Thierry Malandain propose cet automne sa dernière création, Les Saisons, pour le Malandain Ballet Biarritz. Une commande de l’Opéra Royal de Versailles, mais dont la première a ouvert l’édition 2023 du Festival de Danse de Cannes. Ce ballet en quatre actes mêle la célébrissime partition d’Antonio Vivaldi à celle méconnue de Giovanni Guido, composée à la même époque. Le chorégraphe livre une création virtuose, composant une série de superbes ensembles complexes pour une compagnie irréprochable techniquement, portée par le soliste charismatique Hugo Layer qui illumine la scène. Musicien remarquable, Thierry Malandain parvient à se jouer de la collision entre deux partitions qui détonnent et propose une ode à la nature sublimée par la très belle scénographie de Jorge Gallardo.

* **Éléments répertoriés dans un jeu de données**

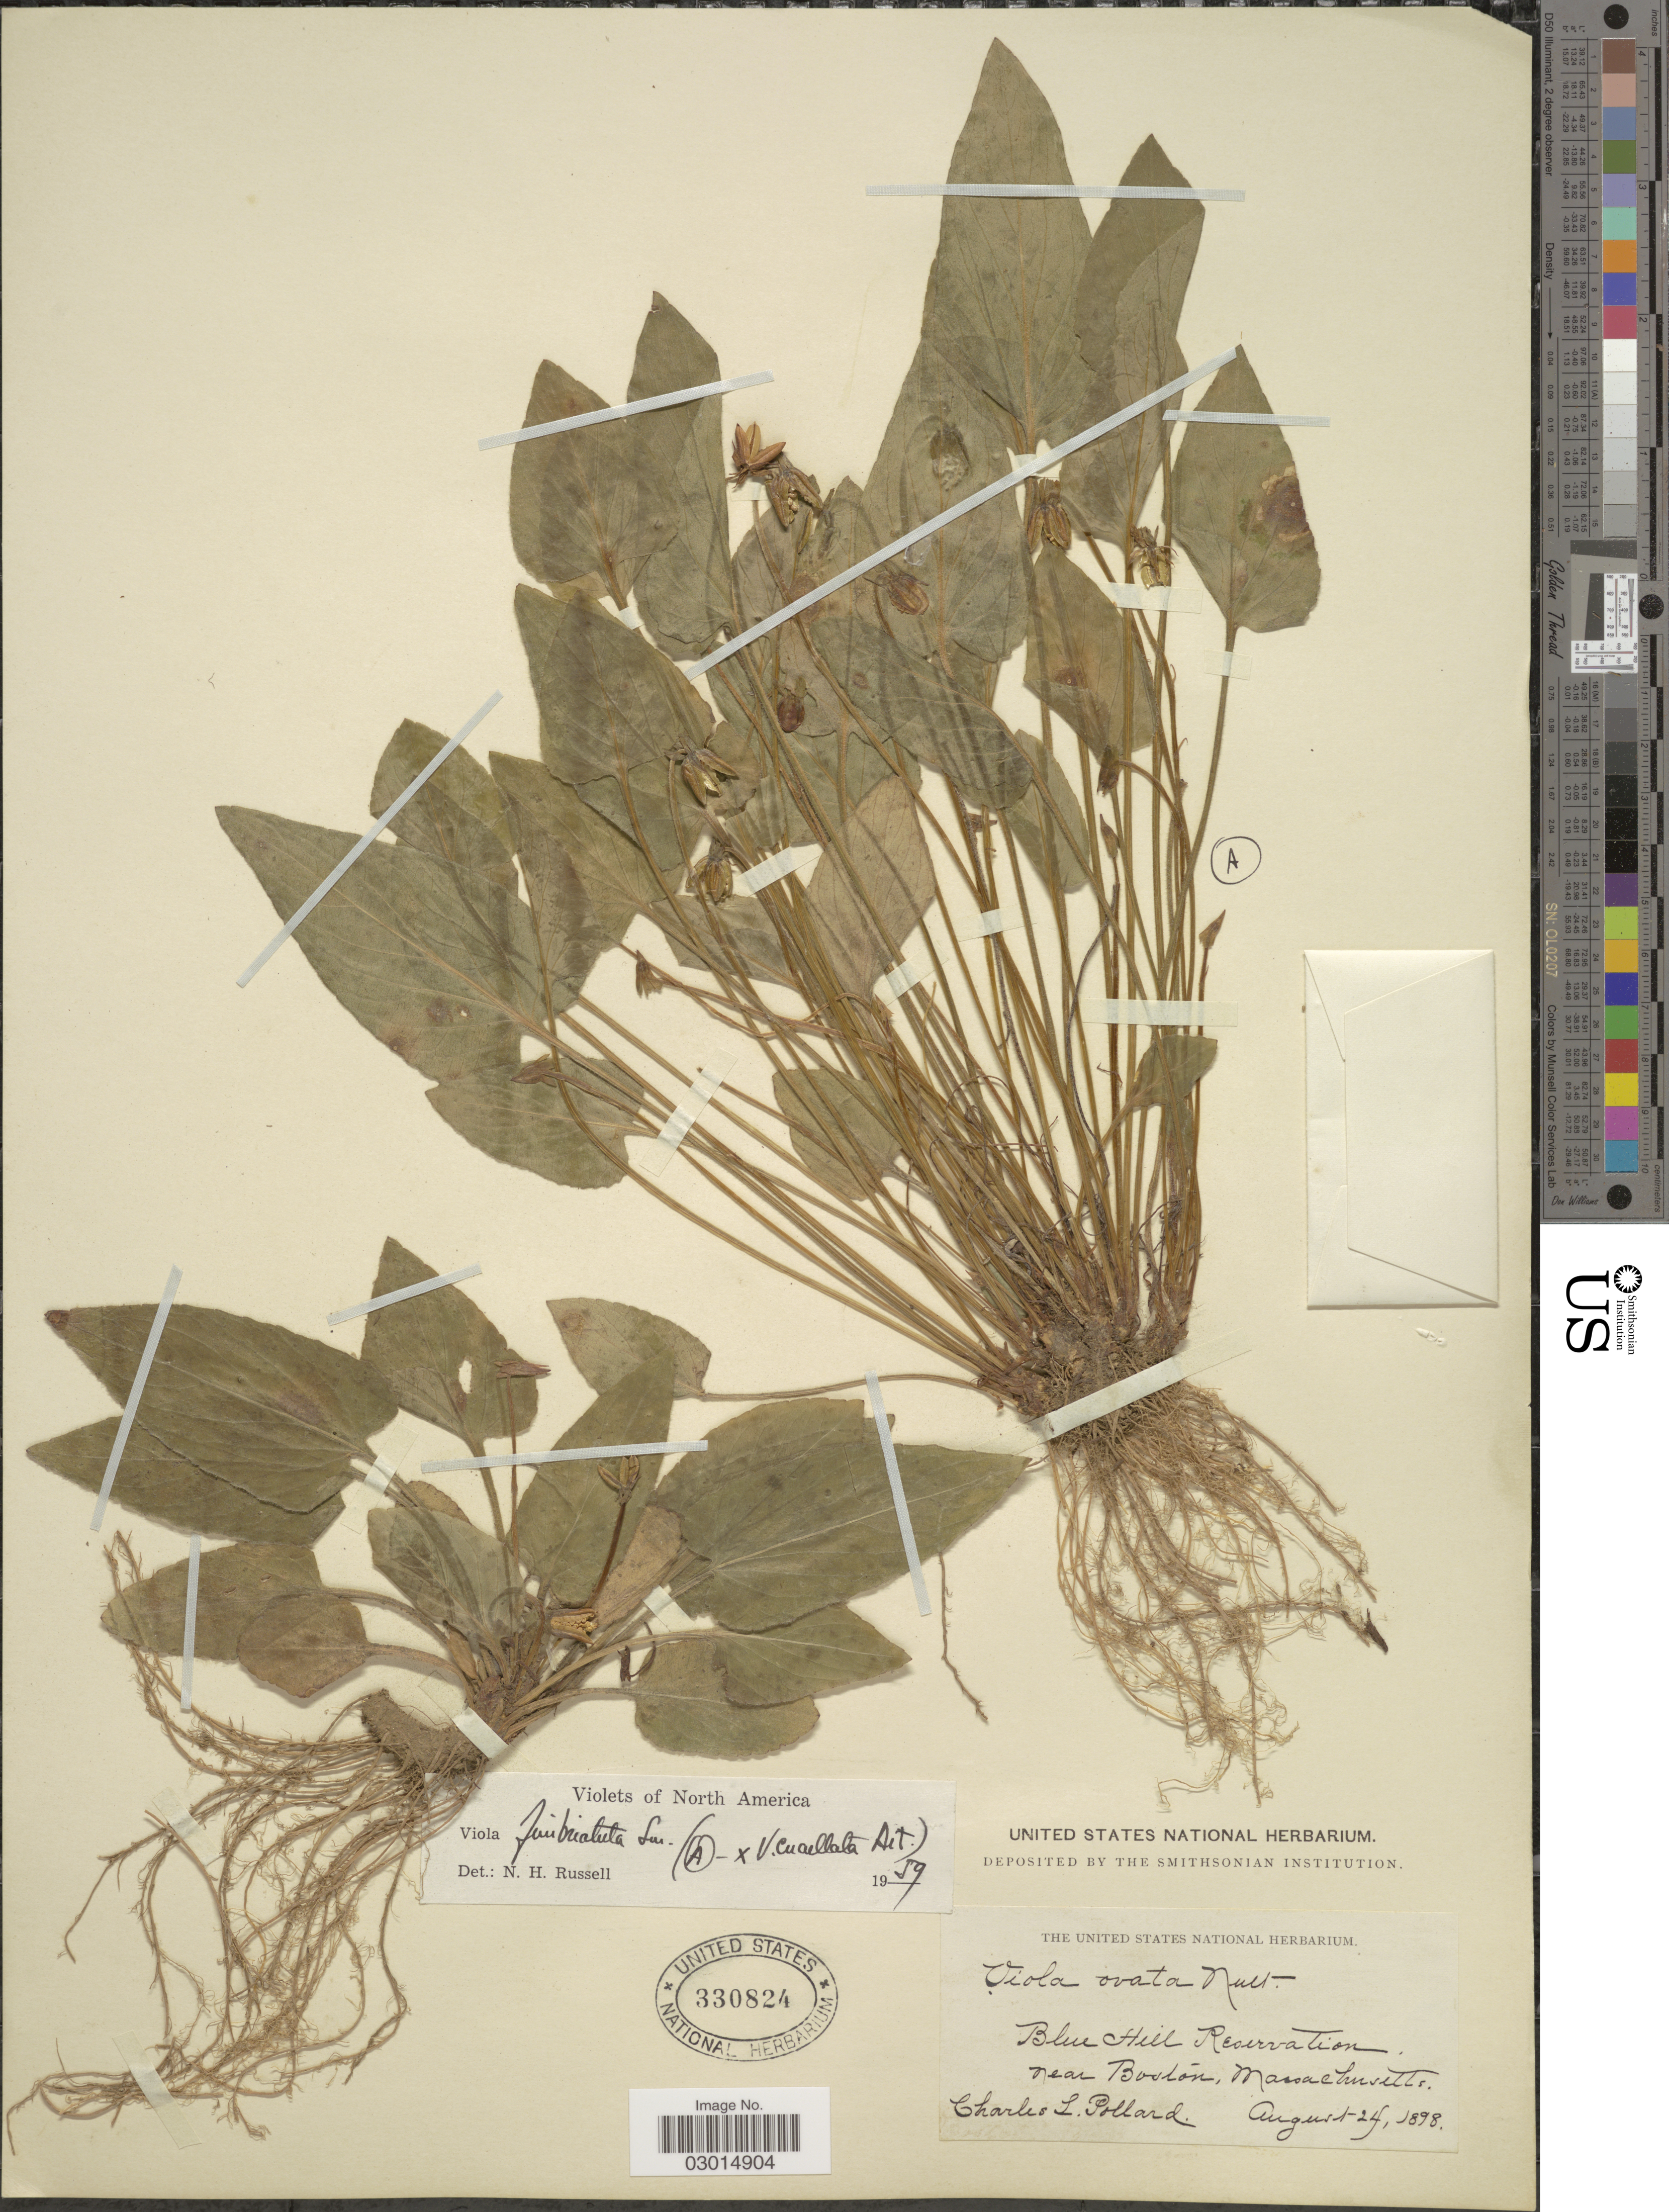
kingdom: Plantae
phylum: Tracheophyta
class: Magnoliopsida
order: Malpighiales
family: Violaceae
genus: Viola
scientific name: Viola fimbriatula x V. cucullata Aiton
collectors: C. L. Pollard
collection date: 1898-08-24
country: United States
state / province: Massachusetts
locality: Blue Hill Reservation near Boston.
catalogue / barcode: US 330824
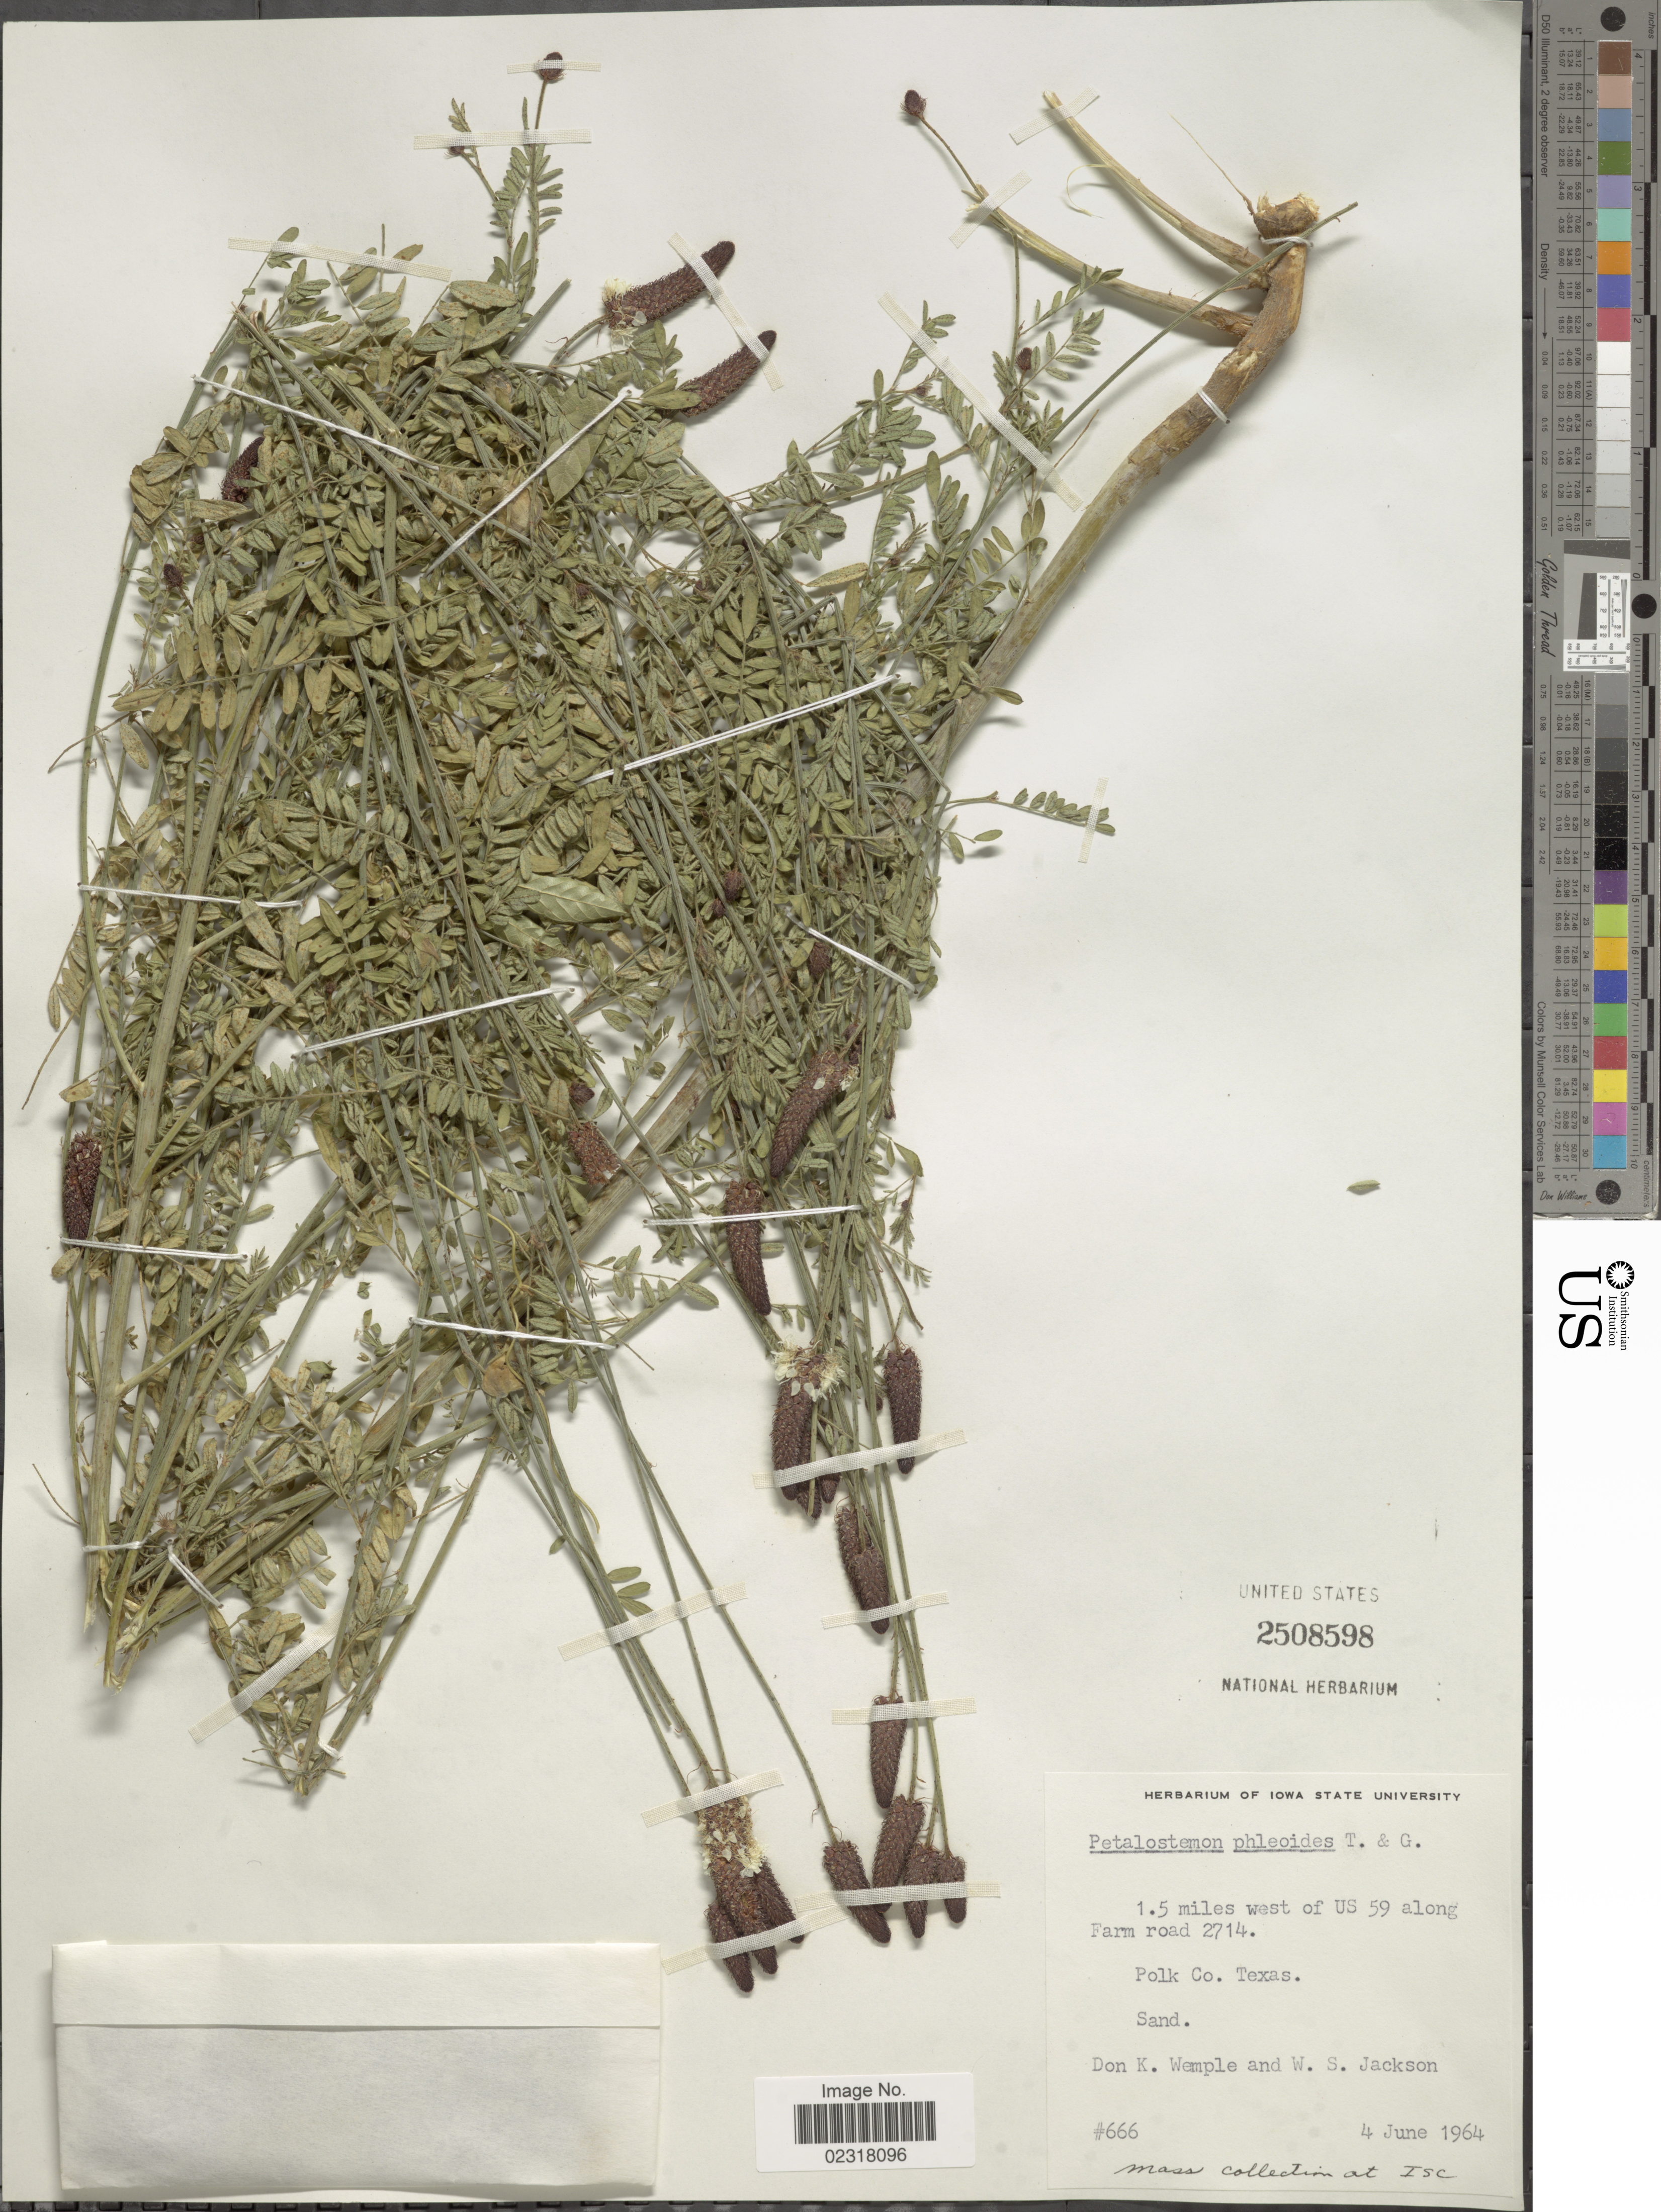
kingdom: Plantae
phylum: Tracheophyta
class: Magnoliopsida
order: Fabales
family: Fabaceae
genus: Dalea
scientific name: Dalea phleoides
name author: (Torr. & A. Gray) Shinners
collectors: D. Wemple & W. Jackson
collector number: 666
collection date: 1964-06-04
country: United States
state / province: Texas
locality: Pol Co., 1.5 miles west of US 59 along Farm road 2714.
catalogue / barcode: US 2508598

* **Consigne**
Reprenez la critique du ballet Les Saisons et prolongez-la au-delà de sa dernière phrase. Les enregistrements forment un matériau distinct du texte.

* **Réponse**
Les Saisons de Thierry Malandain – Malandain Ballet Biarritz

 

Thierry Malandain ne cache pas que, jamais, il ne lui serait venu à l’esprit d’imaginer une chorégraphie sur Les Quatre Saisons d’Antonio Vivaldi. Une partition paradoxale, composée de quatre concertos pour violon qui comptent parmi les chefs-d’œuvre du répertoire baroque, mais que l’on a parfois usée jusqu’à la corde dans les interminables attentes téléphoniques ou les maudites musiques d’ascenseur. Aucune œuvre n’a été autant galvaudée, faisant parfois oublier son génie. Fort heureusement, on redécouvre depuis une trentaine d’années la qualité musicale unique des Quatre Saisons. Thierry Malandain a été séduit par l’idée d’entrecroiser cette partition iconique avec celle de Giovanni Antonio Guido qui, à la même époque, au début du XVIIIe siècle, écrit lui aussi sur ce thème des saisons.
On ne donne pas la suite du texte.